I quickly learned that A to Z is not the way things happen in the world of video production. Once the director has the script, it moves from the world as it appears on the page to the world as it appears behind the camera. It’s all about lighting and angle, and the camera determines the order, which is often something like W to K to B to Z to D. But if the script truly works, it should be tightly woven enough that you can pick it apart and stitch it all back together.
This is the art of continuity: creating a seamless experience that flows from A to Z, even though it hasn’t been put together that way.
The potholders can’t be sitting on the right side of the sink in one scene, and the left side after the next cut. An actress can’t have a ponytail with loose strands of hair in a full screen shot, and no loose strands when it cuts to close up.
Continuity is hyper attention-paying to every single thing in a way that you’d never do in real time. But it’s the only way to create the illusion of real time.
(My movie geek husband loves to remind me that movies hire people specifically to monitor continuity. Actually, what he really loves to do is find the tiny instances where the continuity breaks down, and point them out to me with glee.)
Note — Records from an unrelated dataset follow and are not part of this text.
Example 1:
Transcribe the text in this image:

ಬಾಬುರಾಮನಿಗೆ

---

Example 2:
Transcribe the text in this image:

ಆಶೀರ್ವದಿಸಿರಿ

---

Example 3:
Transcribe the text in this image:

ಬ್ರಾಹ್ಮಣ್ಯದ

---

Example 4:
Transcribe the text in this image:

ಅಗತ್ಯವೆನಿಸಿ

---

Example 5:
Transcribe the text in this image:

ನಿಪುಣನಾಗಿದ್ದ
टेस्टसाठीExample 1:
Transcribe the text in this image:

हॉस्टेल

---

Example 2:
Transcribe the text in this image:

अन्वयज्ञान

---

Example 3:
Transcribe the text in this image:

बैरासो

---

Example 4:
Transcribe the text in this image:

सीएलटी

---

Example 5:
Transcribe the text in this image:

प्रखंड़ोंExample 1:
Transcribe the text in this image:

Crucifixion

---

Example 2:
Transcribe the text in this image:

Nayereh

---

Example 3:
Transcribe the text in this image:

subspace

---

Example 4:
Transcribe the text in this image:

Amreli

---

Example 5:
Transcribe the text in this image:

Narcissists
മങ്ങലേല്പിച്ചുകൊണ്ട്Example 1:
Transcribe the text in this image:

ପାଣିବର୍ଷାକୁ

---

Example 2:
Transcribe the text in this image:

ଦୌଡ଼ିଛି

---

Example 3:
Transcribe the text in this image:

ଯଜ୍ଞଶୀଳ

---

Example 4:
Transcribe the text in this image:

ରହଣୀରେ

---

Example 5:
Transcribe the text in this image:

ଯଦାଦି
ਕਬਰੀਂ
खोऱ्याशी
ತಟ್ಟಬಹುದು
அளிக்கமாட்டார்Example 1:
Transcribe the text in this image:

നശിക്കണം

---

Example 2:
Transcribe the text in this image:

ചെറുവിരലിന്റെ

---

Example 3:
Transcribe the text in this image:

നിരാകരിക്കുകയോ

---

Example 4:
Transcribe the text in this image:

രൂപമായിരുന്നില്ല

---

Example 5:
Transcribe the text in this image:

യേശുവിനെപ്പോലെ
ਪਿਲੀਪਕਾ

As a writer, I learned that if I can improve my ability to think and write in stitched-together time, I’ll produce even better scripts.
But there’s another level (there always is). It has to do with Neil Young.
 A Lesson From Love and War
The potholders and the strands of loose hair stop being relevant as soon as the camera is off. But continuity—as a concept—never stops being relevant. Because it’s also about the stuff you say over a lifetime. And that’s much, much harder to figure out. You could try to hire a continuity person to manage it for you. But they would quickly resign in frustration, because it just doesn’t work that way.
What happens as you get older is that you lose some ideas and gain a bunch others—and then there are ideas in the middle that get abandoned and reclaimed, sometimes (usually) more than once.
A few weeks ago, I heard Terri Gross interview Neil Young, and toward the end of the interview, he talked about this as it related to his music. He has a (brilliant, I think) new song called “Love and War,” which starts out: “When I sing about love and war, I don’t really know what I’m sayin’.”
You can’t possibly know what love and war mean to someone else, he says in the interview. You can’t really even have an opinion.
Except that he has had opinions, he goes on to say. He made outspoken music against war, because it was how he felt at the time. “But I was no more right than the people who believed in it,” he told Terri Gross. In “Love and War,” he sings: “I said a lot of things that I can’t take back, but I don’t really know if I wanna.”
So Neil Young still doesn’t like war, of course, but he’s come to a much more nuanced place about it, because he has had the benefit of years. But if he hadn’t written a song like “Ohio” in desperate anger, the world would have missed something.
More and more, I find it scary to take stands about things when I’m not sure where I’ll wind up. I want to write manifestos about things, because it’s how I feel in the moment (by moment, I mean 5 minutes or 5 years).
But once a new moment hits, I’m in the middle of a new experience, and I feel differently. And it’s a terrible feeling to get called on something, to feel like a hypocrite. To feel like you blew the continuity.
For example, I’ve got an essay burning in me about the role reversal my husband and I have, and how shallow and ridiculous I find the majority of the conversations in pop culture around gender roles to be.
But what if our roles reverse, and I feel trapped in my words? Trapped in the ridiculousness I once wanted to expose?
But if I don’t say it, I can’t sleep.
Continuity isn’t really about words, because beliefs change. Anthems change. Energy shifts in people and in cultures. I think continuity is really about character: being who you are all of the time.¬† As for what you say: it may not always stitch together pretty. But if it always comes from the same you, it has to be good enough.
Maybe I’ll just to borrow from Neil here: When I write about continuity, I don’t really know what I’m sayin’.